(Given material)

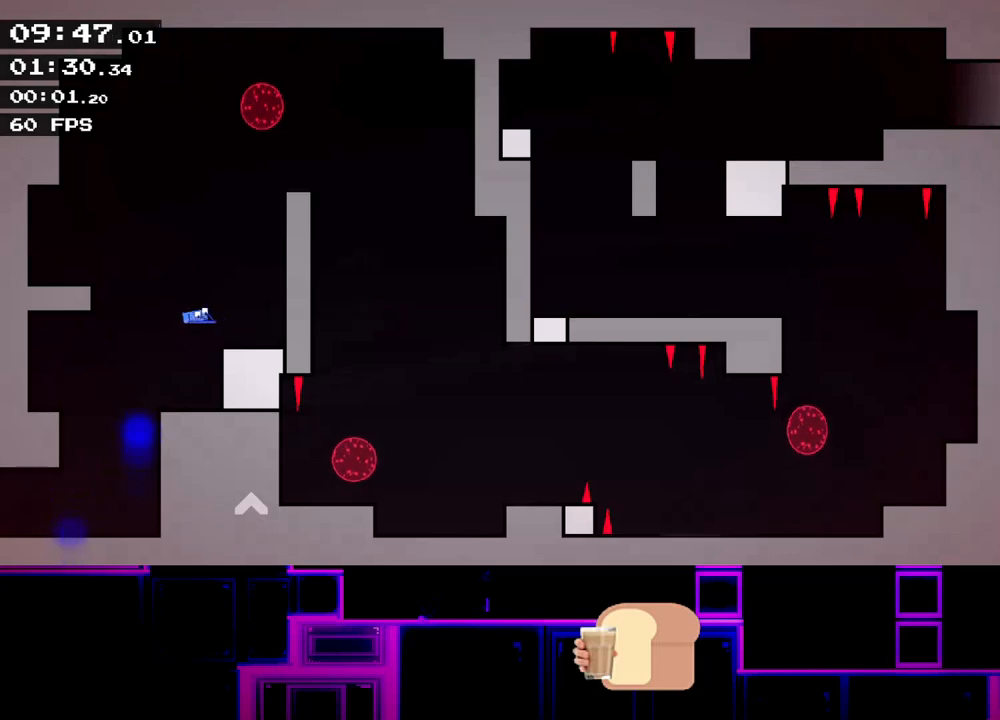
{"keys": ["right", "up"], "events": [[133, "up", "down"], [217, "up", "up"], [267, "up", "down"]]}
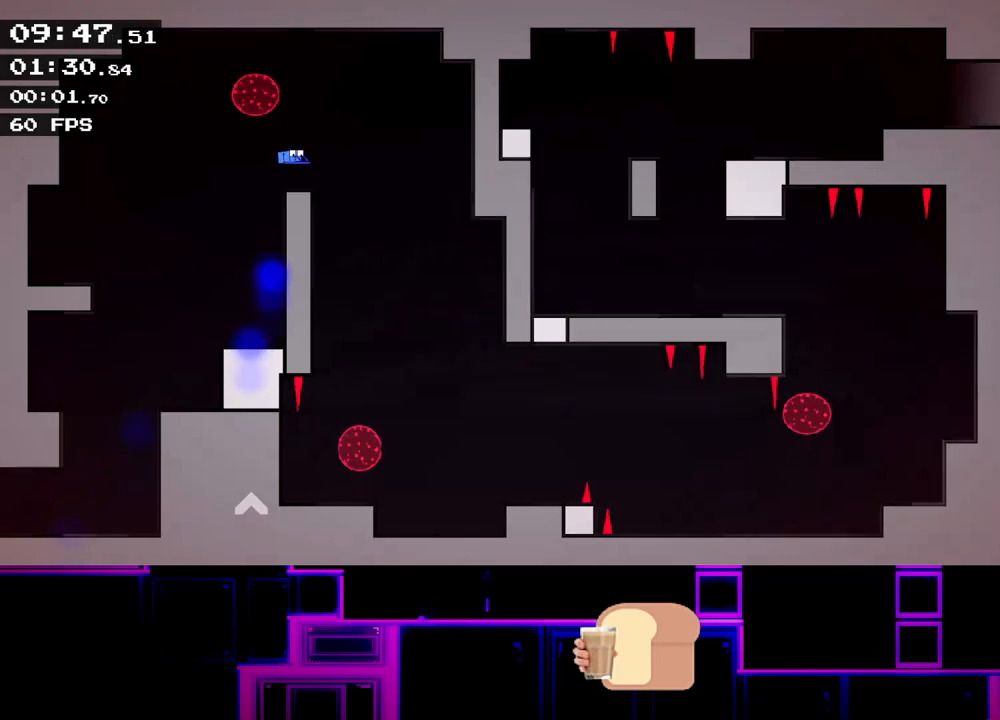
{"keys": ["right"], "events": [[50, "up", "up"]]}
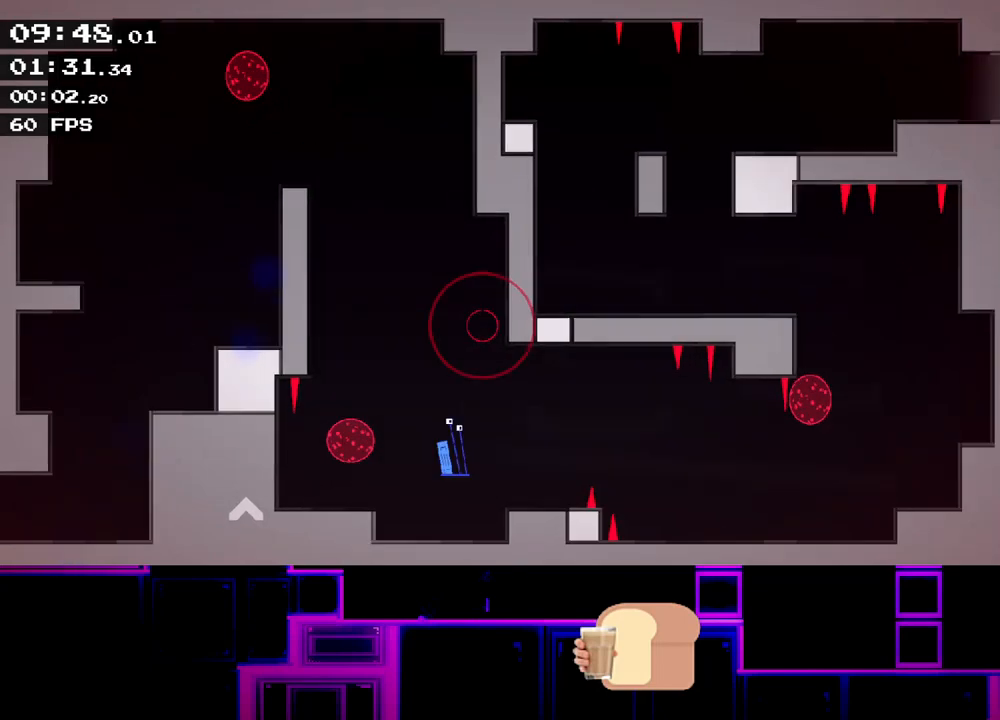
{"keys": ["right"], "events": [[83, "up", "down"], [150, "up", "up"], [267, "up", "down"], [317, "up", "up"]]}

(End Given material)

How to complete this task » Scan the listing for the string "down", then copy every line where it appears.

Completed task »
{"keys": ["right", "up"], "events": [[133, "up", "down"], [217, "up", "up"], [267, "up", "down"]]}
{"keys": ["right"], "events": [[83, "up", "down"], [150, "up", "up"], [267, "up", "down"], [317, "up", "up"]]}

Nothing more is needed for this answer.